Task to carry out -
Filter the listing below, copying every line in which the word "protein" appears.

Data excerpts -
>>>>
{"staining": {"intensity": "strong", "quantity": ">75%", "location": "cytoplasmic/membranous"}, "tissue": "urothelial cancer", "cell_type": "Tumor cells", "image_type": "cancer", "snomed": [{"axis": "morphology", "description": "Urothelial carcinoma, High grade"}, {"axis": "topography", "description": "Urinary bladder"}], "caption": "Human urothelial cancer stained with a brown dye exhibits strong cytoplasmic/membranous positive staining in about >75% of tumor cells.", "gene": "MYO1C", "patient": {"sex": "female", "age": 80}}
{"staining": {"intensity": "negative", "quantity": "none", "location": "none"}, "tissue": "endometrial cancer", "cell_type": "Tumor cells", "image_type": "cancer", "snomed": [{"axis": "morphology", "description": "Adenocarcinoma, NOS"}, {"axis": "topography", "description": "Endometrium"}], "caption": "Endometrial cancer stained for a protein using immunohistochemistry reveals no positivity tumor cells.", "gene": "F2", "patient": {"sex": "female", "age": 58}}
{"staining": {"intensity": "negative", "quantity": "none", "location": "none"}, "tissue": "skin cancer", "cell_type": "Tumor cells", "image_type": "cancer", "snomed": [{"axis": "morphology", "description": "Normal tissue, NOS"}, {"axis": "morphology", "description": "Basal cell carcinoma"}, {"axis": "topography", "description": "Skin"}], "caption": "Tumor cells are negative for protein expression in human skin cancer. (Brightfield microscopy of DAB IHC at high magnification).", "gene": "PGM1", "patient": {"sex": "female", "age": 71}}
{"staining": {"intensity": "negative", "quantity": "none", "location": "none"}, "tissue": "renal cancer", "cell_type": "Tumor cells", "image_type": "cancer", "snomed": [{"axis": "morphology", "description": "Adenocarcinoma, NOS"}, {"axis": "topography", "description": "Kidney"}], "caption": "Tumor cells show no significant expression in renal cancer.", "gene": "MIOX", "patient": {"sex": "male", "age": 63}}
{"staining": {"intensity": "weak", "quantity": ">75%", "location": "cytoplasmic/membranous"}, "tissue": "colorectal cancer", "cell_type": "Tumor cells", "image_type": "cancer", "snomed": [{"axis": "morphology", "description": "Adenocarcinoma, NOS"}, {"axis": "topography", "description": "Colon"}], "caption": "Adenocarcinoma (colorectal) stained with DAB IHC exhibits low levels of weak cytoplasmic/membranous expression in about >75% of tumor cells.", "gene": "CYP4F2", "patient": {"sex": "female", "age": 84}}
<<<<
Result for this task -
{"staining": {"intensity": "negative", "quantity": "none", "location": "none"}, "tissue": "endometrial cancer", "cell_type": "Tumor cells", "image_type": "cancer", "snomed": [{"axis": "morphology", "description": "Adenocarcinoma, NOS"}, {"axis": "topography", "description": "Endometrium"}], "caption": "Endometrial cancer stained for a protein using immunohistochemistry reveals no positivity tumor cells.", "gene": "F2", "patient": {"sex": "female", "age": 58}}
{"staining": {"intensity": "negative", "quantity": "none", "location": "none"}, "tissue": "skin cancer", "cell_type": "Tumor cells", "image_type": "cancer", "snomed": [{"axis": "morphology", "description": "Normal tissue, NOS"}, {"axis": "morphology", "description": "Basal cell carcinoma"}, {"axis": "topography", "description": "Skin"}], "caption": "Tumor cells are negative for protein expression in human skin cancer. (Brightfield microscopy of DAB IHC at high magnification).", "gene": "PGM1", "patient": {"sex": "female", "age": 71}}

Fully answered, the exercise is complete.